This is the first monograph devoted to the Sturm oscillatory theory for infinite systems of differential equations and its relations with the spectral theory. It aims to study a theory of self-adjoint problems for such systems, based on an elegant method of binary relations. Another topic investigated in the book is the behavior of discrete eigenvalues which appear in spectral gaps of the Hill operator and almost periodic Schrödinger operators due to local perturbations of the potential (e.g., modeling impurities in crystals).

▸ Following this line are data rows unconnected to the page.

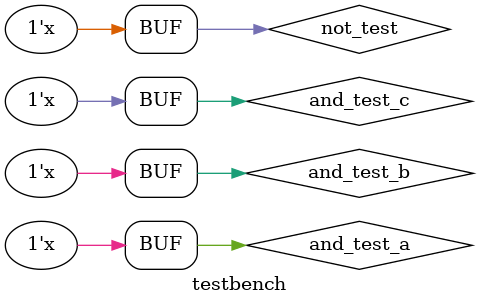
<source format=v>
`timescale 1ns / 100 ps
`define CLKHPeriod     1.0  // 1 ns
`define OneNS          1.0  // 1 ns èëè íñ
`define OneUS       1000.0  // 1 us èëè ìêñ
`define OneMS    1000000.0  // 1 ms èëè ìñ
`define OneS  1000000000.0  // 1 ms èëè ìñ

`define reldelay 5 //âðåìÿ ïåðåêëþ÷åíèÿ ðåëå


module testbench();



initial
begin
    $display("begin");

    $dumpfile("test.vcd");
    $dumpvars(0,testbench);
end

//not test
reg  not_test;
wire not_test_result;
a_not a_not_module(not_test, not_test_result);

initial
begin
	not_test <= 1'bx;
	#50;
	not_test <= 1'bz;
	#50;
	not_test <= 1'b1;
	#50;
	not_test <= 1'bz;
	#50;
	not_test <= 1'b0;
	#50;
	not_test <= 1'bz;
	#50;
end

//and test
reg  and_test_a;
reg  and_test_b;
reg  and_test_c;
wire and_test_result;
a_and a_and_module(and_test_a, and_test_b, and_test_result);

wire or_test_result;
a_or a_or_module(and_test_a, and_test_b, or_test_result);

wire xor_test_result;
a_xor a_xor_module(and_test_a, and_test_b, xor_test_result);

wire hsum_test_result_s;
wire hsum_test_result_c;
a_hsum a_hsum_module(and_test_a, and_test_b, hsum_test_result_s, hsum_test_result_c);

wire fsum_test_result_s;
wire fsum_test_result_c;
a_fsum a_fsum_module(and_test_a, and_test_b, and_test_c, fsum_test_result_s, fsum_test_result_c);

initial
begin
	and_test_a <= 1'bx;
	and_test_b <= 1'bx;
	and_test_c <= 1'bx;	
	#50;
	and_test_a <= 1'bz;
	#50;
	and_test_b <= 1'bz;
	#50;
	and_test_c <= 1'bz;
	#50;
	and_test_a <= 1'b1;	
	#50;
	and_test_b <= 1'b1;
	#50;
	and_test_c <= 1'b0;
	#50;	
	and_test_a <= 1'bz;
	and_test_b <= 1'bz;
	#50;
	and_test_a <= 1'b1;	
	#50;
	and_test_b <= 1'b0;
	#50;	
	and_test_a <= 1'bz;
	and_test_b <= 1'bz;
	#50;
	and_test_a <= 1'b0;	
	#50;
	and_test_b <= 1'b1;
	#50;	
	and_test_a <= 1'bz;
	and_test_b <= 1'bz;
	#50;
	and_test_a <= 1'b0;	
	#50;
	and_test_b <= 1'b0;
	#50;	
	and_test_a <= 1'bz;
	and_test_b <= 1'bz;	
	#50;
	and_test_a <= 1'b1;	
	#50;
	and_test_b <= 1'b1;
	#50;
	and_test_c <= 1'b1;
	#50;	
	and_test_a <= 1'bz;
	and_test_b <= 1'bz;
	#50;
	and_test_a <= 1'b1;	
	#50;
	and_test_b <= 1'b0;
	#50;	
	and_test_a <= 1'bz;
	and_test_b <= 1'bz;
	#50;
	and_test_a <= 1'b0;	
	#50;
	and_test_b <= 1'b1;
	#50;	
	and_test_a <= 1'bz;
	and_test_b <= 1'bz;
	#50;
	and_test_a <= 1'b0;	
	#50;
	and_test_b <= 1'b0;
	#50;	
	and_test_a <= 1'bz;
	and_test_b <= 1'bz;
	and_test_c <= 1'bz;
	#50;
	and_test_a <= 1'bz;
	and_test_b <= 1'bz;
	and_test_c <= 1'bz;
	#50;
end

endmodule

</source>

The book is based on results that have not been presented in other monographs. The only prerequisites needed to read it are basics of ordinary differential equations and operator theory. It should be accessible to graduate students, though its main topics are of interest to research mathematicians working in functional analysis, differential equations and mathematical physics, as well as to physicists interested in spectral theory of differential operators.
Contents:
- Relation Between Spectral and Oscillatory Properties for the Matrix Sturm–Liouville Problem
- Fundamental System of Solutions for an Operator Differential Equation with a Singular Boundary Condition
- Dependence of the Spectrum of Operator Boundary Problems on Variations of a Finite or Semi-Infinite Interval
- Relation Between Spectral and Oscillatory Properties for Operator Differential Equations of Arbitrary Order
- Self-Adjoint Extensions of Systems of Differential Equations of Arbitrary Order on an Infinite Interval in the Absolutely Indefinite Case
- Discrete Levels in Spectral Gaps of Perturbed Schrödinger and Hill Operators
Readership: graduate students, mathematicians and physicists interested in functional analysis, differential equations and mathematical physics.